Cuando llegó el turno a Mercedes, Velázquez la retuvo las manos entre las suyas un momento y la dijo por lo bajo, viéndola sonreir:

—¡Qué contenta estás, Mercedes! ¿Te alegras de que me vaya, verdad?

—Ni me alegro ni me entristezco. Pues que nadie te obliga a marchar, debe de ser un viaje de recreo el que haces—respondió ella sin dejar de sonreir.

—Sí, te alegras, lo estoy viendo en tu semblante... Haces bien; yo no he servido más que para darte jaqueca. Perdóname y que Dios te haga muy feliz, como deseo.

—¡Adiós!—repuso lacónicamente la joven.

Se estrecharon la mano con fuerza y se apartaron. Pero el rostro de la niña al hacerlo empalideció, dió unos pasos atrás como si estuviese mareada y se dejó caer sobre un cable enrollado; tapóse los ojos con las manos y comenzó a sollozar fuertemente.

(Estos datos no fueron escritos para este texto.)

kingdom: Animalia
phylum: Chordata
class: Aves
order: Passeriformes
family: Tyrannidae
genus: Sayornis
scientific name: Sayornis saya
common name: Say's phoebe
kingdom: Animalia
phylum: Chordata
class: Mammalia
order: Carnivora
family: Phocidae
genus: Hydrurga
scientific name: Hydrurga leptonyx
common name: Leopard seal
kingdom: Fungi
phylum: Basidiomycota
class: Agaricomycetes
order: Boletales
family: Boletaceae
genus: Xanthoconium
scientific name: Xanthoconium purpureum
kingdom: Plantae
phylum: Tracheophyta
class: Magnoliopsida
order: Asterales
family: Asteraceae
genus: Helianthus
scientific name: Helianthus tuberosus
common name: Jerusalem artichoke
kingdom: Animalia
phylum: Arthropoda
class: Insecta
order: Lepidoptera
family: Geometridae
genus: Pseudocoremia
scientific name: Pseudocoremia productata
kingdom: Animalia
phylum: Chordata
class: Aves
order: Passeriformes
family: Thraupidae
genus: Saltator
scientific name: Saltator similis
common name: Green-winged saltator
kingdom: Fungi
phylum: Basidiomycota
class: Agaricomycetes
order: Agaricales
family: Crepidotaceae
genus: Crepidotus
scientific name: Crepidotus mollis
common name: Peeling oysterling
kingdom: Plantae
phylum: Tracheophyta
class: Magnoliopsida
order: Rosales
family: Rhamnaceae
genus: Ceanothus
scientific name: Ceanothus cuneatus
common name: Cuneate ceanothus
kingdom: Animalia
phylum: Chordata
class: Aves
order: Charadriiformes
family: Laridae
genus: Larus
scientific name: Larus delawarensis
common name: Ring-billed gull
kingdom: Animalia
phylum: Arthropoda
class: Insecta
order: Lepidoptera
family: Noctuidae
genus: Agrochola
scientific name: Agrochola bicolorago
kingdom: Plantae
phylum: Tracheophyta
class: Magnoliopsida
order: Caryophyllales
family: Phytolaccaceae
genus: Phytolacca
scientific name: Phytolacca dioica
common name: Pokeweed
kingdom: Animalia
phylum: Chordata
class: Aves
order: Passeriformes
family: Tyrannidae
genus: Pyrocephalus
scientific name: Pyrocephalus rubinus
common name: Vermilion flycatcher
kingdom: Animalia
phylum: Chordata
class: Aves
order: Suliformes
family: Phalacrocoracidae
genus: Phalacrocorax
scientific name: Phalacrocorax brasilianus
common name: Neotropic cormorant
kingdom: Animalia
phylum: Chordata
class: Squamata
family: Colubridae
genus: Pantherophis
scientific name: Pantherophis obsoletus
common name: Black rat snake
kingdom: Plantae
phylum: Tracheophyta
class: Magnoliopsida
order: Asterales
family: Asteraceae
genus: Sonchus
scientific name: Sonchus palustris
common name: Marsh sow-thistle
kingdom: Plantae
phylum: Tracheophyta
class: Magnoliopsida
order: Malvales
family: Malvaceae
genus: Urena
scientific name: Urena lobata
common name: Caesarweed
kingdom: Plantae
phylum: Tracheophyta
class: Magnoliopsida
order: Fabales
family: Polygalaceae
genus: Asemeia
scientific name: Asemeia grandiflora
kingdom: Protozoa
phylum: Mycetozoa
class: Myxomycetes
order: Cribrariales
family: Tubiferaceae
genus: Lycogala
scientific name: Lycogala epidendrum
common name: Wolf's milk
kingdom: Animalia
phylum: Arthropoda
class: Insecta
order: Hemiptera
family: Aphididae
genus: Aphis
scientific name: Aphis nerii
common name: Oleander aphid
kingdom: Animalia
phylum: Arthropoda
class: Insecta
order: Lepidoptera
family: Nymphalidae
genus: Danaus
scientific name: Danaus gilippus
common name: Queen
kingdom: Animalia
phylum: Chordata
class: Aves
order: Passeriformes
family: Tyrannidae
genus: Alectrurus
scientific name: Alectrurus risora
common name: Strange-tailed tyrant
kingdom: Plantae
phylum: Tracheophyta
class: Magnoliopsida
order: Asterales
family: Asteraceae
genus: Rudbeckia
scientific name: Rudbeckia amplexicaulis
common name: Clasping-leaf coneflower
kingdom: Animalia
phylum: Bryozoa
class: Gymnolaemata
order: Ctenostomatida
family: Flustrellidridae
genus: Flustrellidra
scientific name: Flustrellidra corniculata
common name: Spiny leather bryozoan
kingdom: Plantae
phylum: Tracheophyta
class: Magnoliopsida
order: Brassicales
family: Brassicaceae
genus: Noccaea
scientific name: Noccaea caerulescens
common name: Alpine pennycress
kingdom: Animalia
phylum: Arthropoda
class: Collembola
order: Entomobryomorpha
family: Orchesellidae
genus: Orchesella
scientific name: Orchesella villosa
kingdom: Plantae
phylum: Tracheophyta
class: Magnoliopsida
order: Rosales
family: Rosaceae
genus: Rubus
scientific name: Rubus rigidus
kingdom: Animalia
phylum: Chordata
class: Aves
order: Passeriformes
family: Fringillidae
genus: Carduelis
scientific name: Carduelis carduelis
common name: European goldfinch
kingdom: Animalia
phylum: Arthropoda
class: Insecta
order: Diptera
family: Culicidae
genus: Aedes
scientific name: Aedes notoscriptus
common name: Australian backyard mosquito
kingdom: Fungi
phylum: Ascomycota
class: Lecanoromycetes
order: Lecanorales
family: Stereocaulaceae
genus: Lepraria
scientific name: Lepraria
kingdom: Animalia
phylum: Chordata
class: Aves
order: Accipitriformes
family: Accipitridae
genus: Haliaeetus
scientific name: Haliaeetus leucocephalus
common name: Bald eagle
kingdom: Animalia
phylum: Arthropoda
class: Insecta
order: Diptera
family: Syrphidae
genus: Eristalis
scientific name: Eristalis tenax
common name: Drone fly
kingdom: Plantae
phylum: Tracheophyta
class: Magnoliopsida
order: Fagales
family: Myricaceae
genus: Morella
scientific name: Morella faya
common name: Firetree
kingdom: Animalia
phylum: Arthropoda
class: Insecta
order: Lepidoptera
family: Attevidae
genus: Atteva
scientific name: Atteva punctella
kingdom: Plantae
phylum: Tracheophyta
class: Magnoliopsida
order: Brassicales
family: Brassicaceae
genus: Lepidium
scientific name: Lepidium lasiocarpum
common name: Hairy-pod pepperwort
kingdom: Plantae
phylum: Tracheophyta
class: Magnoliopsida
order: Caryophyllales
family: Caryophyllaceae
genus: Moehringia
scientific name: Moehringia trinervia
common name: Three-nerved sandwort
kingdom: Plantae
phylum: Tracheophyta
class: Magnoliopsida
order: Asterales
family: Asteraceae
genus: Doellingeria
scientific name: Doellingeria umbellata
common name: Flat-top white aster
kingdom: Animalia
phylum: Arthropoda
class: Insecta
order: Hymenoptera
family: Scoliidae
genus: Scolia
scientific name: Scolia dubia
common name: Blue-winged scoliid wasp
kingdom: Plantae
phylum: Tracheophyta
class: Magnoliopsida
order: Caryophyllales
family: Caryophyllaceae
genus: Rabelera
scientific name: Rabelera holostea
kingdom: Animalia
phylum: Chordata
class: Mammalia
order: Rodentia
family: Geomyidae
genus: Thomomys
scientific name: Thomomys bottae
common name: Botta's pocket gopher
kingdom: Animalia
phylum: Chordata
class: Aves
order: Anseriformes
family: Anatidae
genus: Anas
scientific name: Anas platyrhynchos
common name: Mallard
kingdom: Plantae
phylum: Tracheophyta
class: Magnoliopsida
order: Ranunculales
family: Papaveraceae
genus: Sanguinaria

Quedaron estupefactos todos. Hubo unos momentos de silencio. Varios acudieron al fin solícitos preguntándole:

—¿Qué te pasa, Mercedes? ¿Te has puesto mala? ¿Qué te pasa, hija, qué te pasa?

—¡Qué le ha de pasar!—exclamó su hermana Isabel roja de ira—. ¡Que se ha caído de tonta!